> **Source passage**
□ □ □ □

Accept logicals for truth (and estimate) inputs

First, I am fully aware that this request has already been made and declined ([#450](https://github.com/tidymodels/yardstick/issues/450)). However, I hope that this request is different because it includes a PR (https://github.com/tidymodels/yardstick/pull/544) with a resolution that I hope works. 

**TLDR: instead of rejecting logical inputs for truth or estimates as errors, just internally convert them to factors and then everything else works fine, with no headaches for `yardstick` developers.**

This request started out as a [bug report on `hardhat`](https://github.com/tidymodels/hardhat/issues/289). It evolved into an explanation for [why `tidymodels` and `yardstick` don't support logical outcomes for binary prediction](https://github.com/tidymodels/hardhat/issues/289#issuecomment-2925006992). Please excuse me for the lengthy quotation, but I think it's important to state here the motivation for my PR.

> 1. The real-world data has qualitative meaning, so users should be forced to encode the outcomes according to their qualitative meaning.
> 2. Since binary data has intrinsic qualitative meaning, it should be encoded as factors, which is the native R datatype for encoding qualitative meaning, just like multinomial outcomes.
> 3. Binary data lacks labels to distinguish the FALSE from the TRUE cases.
> 
> For the first point, I know you did not use the word "forced", but that is how I understood your point. And this is where I think I disagree. On one hand, I agree that as a package author, I should be disciplined to follow conventions such as tidymodels. On the other hand, I think that my packages should be sufficiently flexible to accept all **reasonable** kinds of input data that users provide. I consider it quite unreasonable to reject logical outcomes as "unreasonable" or "illegitimate" on the package level. `logical` is such a fundamental data format (for predictors and outcomes alike). It is the most natural and intuitive format for binary outcomes. I definitely think that any binary prediction modelling package should be able to cleanly and naturally handle logical outcomes without forcing the user to encode them as factors.
> 
> For the second and third points, I understand the logic, but again, I don't think such logic should be imposed on users. The resolution to me is very natural: the two levels should be labelled as "FALSE" and "TRUE". I don't understand why that would be complicated. If users want something better than that, then they should follow your advice and encode the outcomes as factors. But that should be their choice.

□ □ □ □

> **Dataset entries**
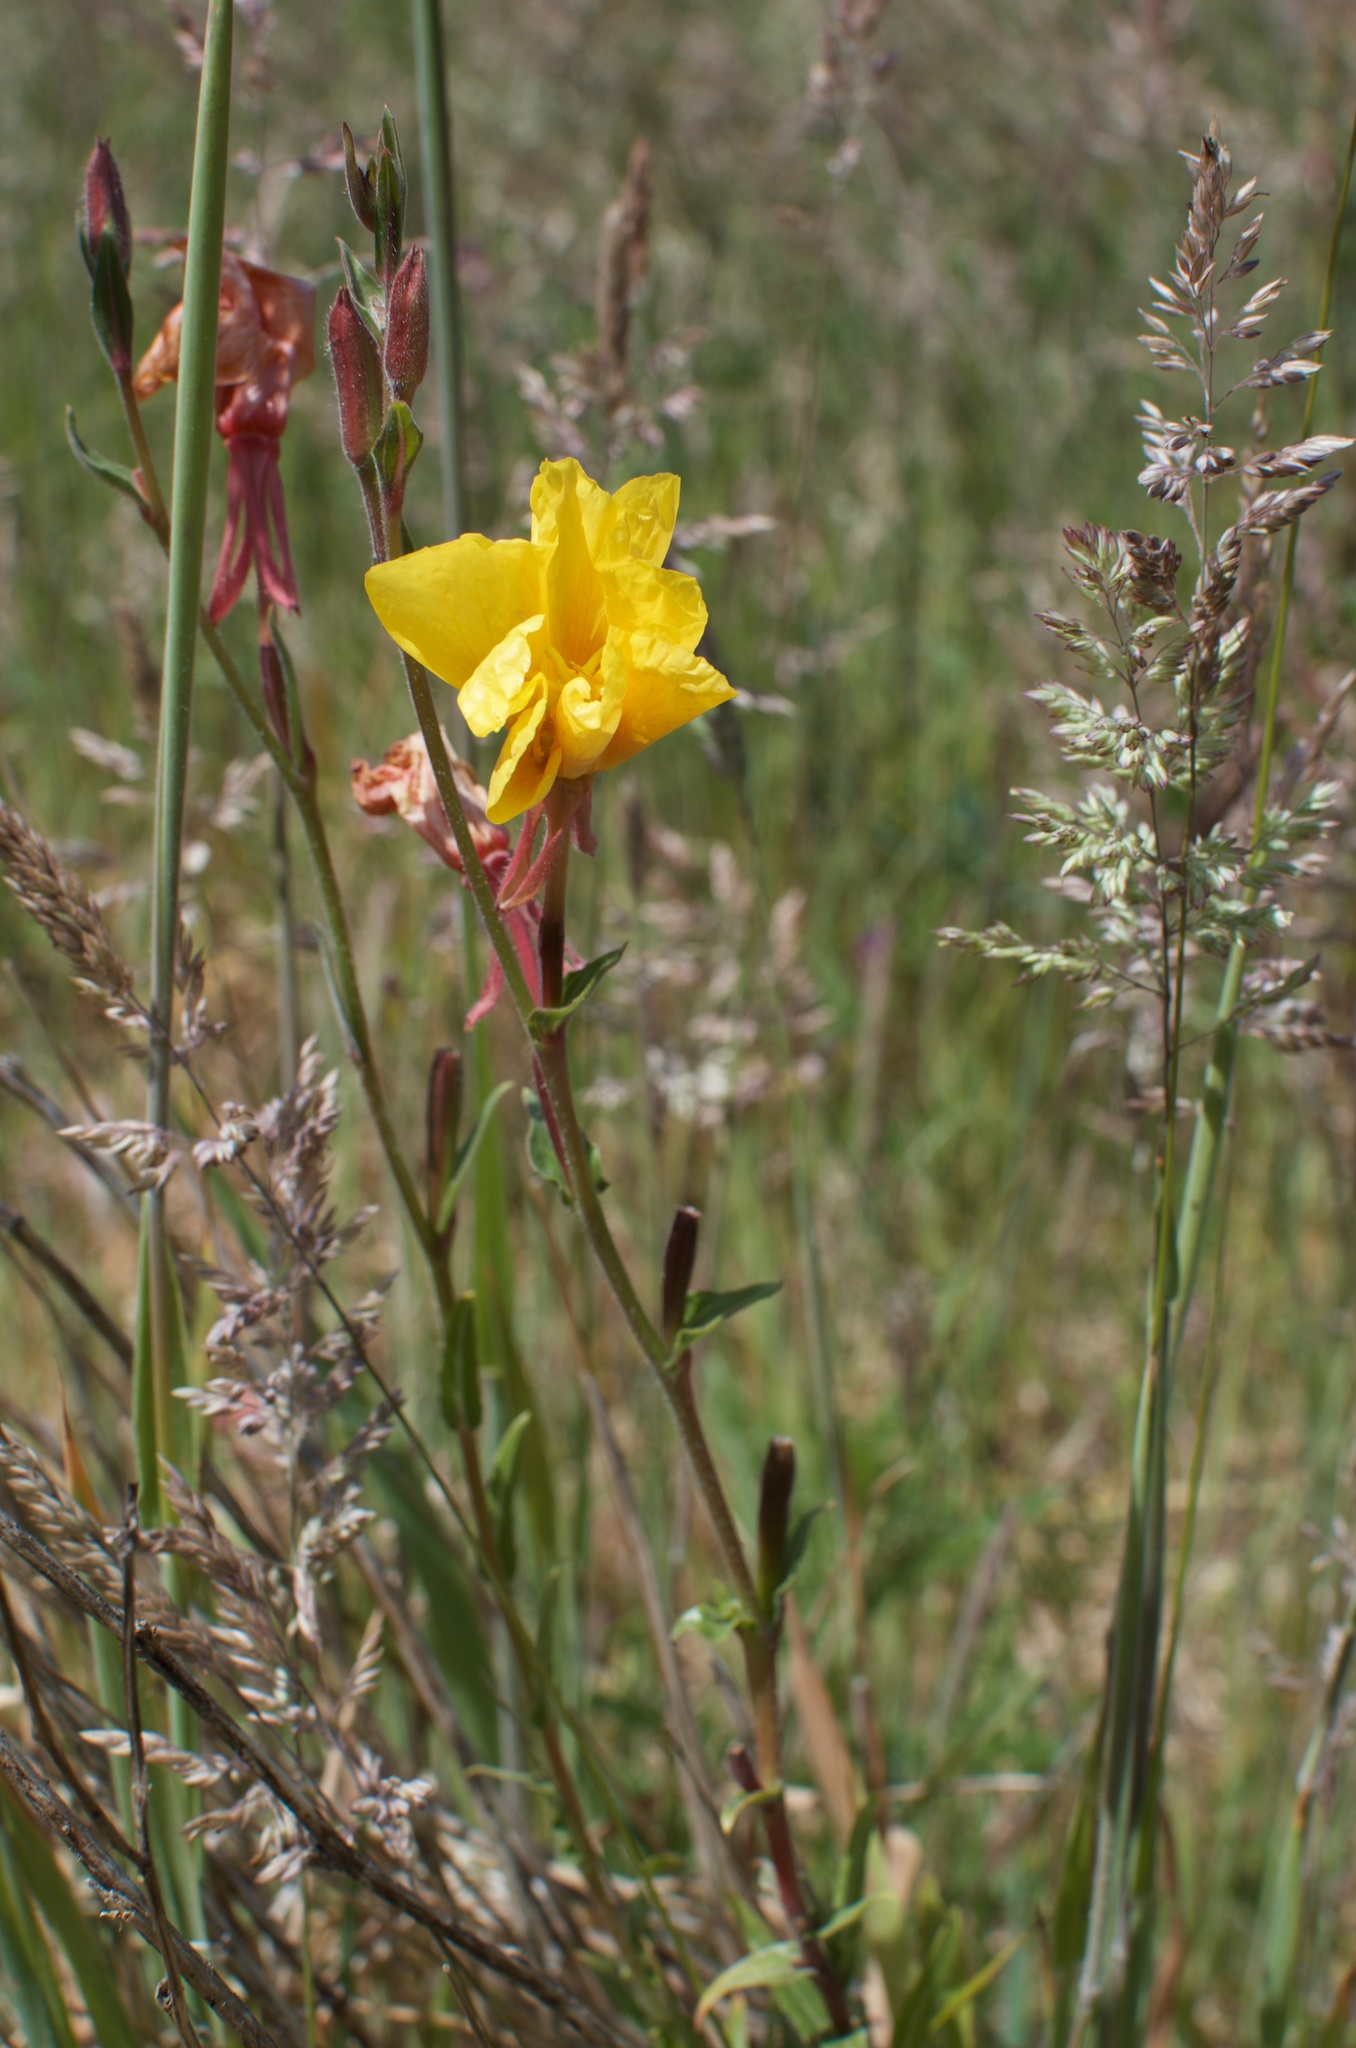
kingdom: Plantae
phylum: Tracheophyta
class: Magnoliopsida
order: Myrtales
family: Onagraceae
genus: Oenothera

□ □ □ □

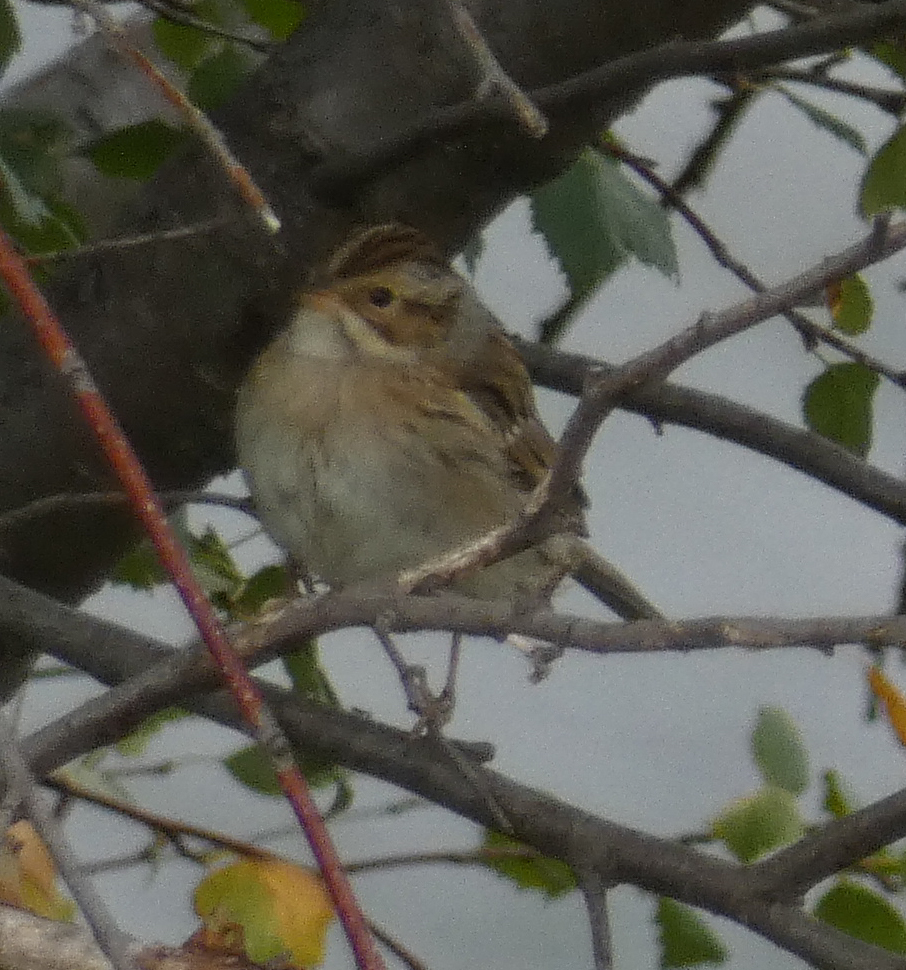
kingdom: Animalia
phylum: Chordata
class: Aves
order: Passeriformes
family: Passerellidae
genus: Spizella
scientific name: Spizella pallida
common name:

□ □ □ □

> **Set problem 1**
In the post about accepting logical inputs in yardstick, what does the author suggest doing internally with logical truth or estimate inputs instead of rejecting them as errors?
> **Set problem 2**
Retype the post about accepting logical inputs in yardstick between "This request started" and "the TRUE cases.", inclusive.
> **Set problem 3**
Write what comes next in the post about accepting logical inputs in yardstick, starting after its last sentence.

> **Output 1**
Convert them internally to factors.

> **Output 2**
This request started out as a [bug report on `hardhat`](https://github.com/tidymodels/hardhat/issues/289). It evolved into an explanation for [why `tidymodels` and `yardstick` don't support logical outcomes for binary prediction](https://github.com/tidymodels/hardhat/issues/289#issuecomment-2925006992). Please excuse me for the lengthy quotation, but I think it's important to state here the motivation for my PR.

> 1. The real-world data has qualitative meaning, so users should be forced to encode the outcomes according to their qualitative meaning.
> 2. Since binary data has intrinsic qualitative meaning, it should be encoded as factors, which is the native R datatype for encoding qualitative meaning, just like multinomial outcomes.
> 3. Binary data lacks labels to distinguish the FALSE from the TRUE cases.

> **Output 3**
> 
> One important point that you implied here but made explicit in your 2012 "rant" is that it is unclear which of the two binary cases should be considered the primary or "positive" class. However, here I think your argument is self-defeating (unless I misunderstand it). This is only a problem when your advice is followed and binary outcomes are encoded as factors--indeed, then there is no natural choice of the first or the second level as the positive case. … **However, when the binary outcome is kept logical, then there is no issue. The clear and natural choice is that TRUE is the positive case.** There's no ambiguity there. …
> 
> My point here is not to convince you or anyone else to change the tidymodels conventions, but **my point is hopefully to convince you to give first-class support for "binary outcomes as logical". …** I hope that my arguments are sufficient to respect the choice to support such functionality for package designers who disagree with this controversial point, rather than shutting out much of the fantastic tidymodels infrastructure from us just because of this point of disagreement.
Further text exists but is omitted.